Load balancing calls to external system in akka-cluster

Akka cluster diagram:

          DATA CENTER 1                            DATA CENTER 2
+-------------------------------+        +-------------------------------+
| +--------+         +--------+ |        | +--------+         +--------+ |
| | NODE 1 |---------| NODE 2 | |        | | NODE 4 |---------| NODE 5 | |
| +--------+         +--------+ |        | +--------+         +--------+ |
|     |                  |      +--------+     |                  |      |
|     |    +--------+    |      |        |     |    +--------+    |      |
|     +----| NODE 3 |----+      |        |     +----| NODE 6 |----+      |
|          +--------+           |        |          +--------+           |
+-------------------------------+        +-------------------------------+

Requirements:

This cluster needs to provide health monitoring for a variety of services
Each node has access to the same list of health check URLs that need to be called periodically
Distribution of health check calls should be balanced across nodes
Don't want multiple nodes to call the same health check URL
If a node goes down, its health check calls should be redistributed to nodes that are up

Thoughts:

Set up a cluster singleton to centralize the responsibility of external calls. However, in a multi-datacenter setup, there would be two singletons (one per datacenter), so how to distribute calls between them?
Is there a better alternative to the cluster singleton? According to the docs: "Using a singleton should not be the first design choice. It has several drawbacks, such as single-point of bottleneck."

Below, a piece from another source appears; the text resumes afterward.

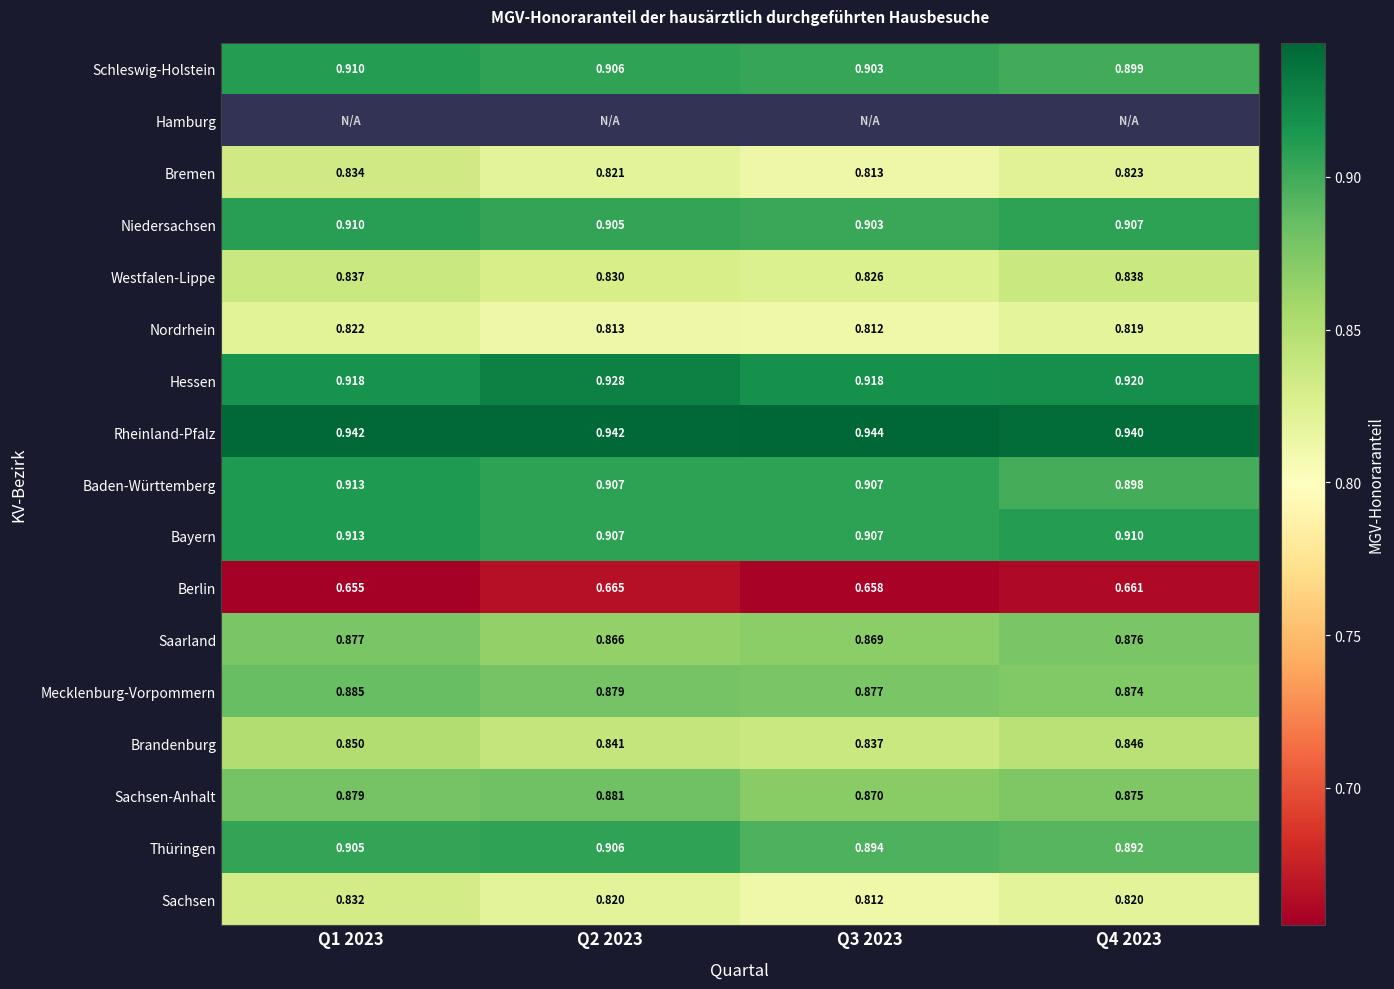

At Q3 2023, list the series in order from smallest to largest.

Hamburg, Berlin, Sachsen, Nordrhein, Bremen, Westfalen-Lippe, Brandenburg, Saarland, Sachsen-Anhalt, Mecklenburg-Vorpommern, Thüringen, Niedersachsen, Schleswig-Holstein, Baden-Württemberg, Bayern, Hessen, Rheinland-Pfalz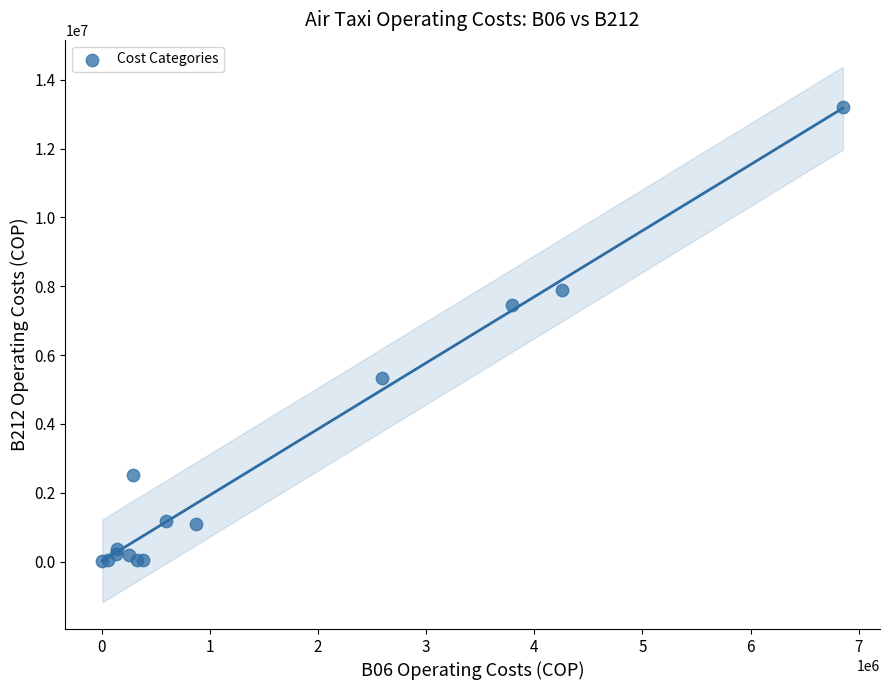

What Y value in the scatter plot is closest to 6625123?

7454458.5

So how would you design an Akka cluster system to load balance calls to external systems?

Solution

It sounds like you just want the health checks roughly evenly spread out. You could use Akka's cluster sharding with remember entities and have the number of shards equal to the number of health checks with a single entity per shard. Then when each instance starts up it simply sends a message to all shards to ensure that they are started up. If they are already started they will ignore the message. I'm assuming here that you have significantly more than 6 health checks to be executed.

If an instance goes down, the shard is automatically assigned to a different instance of the app and the entity is started again on that new instance. For aggregating the health checks you could send them all to a Kafka topic or send them to a cluster singleton for aggregation. Maybe you plan on sending the results to a statsd end point or insert them into a database. It wasn't clear how the health check results would be used from your question.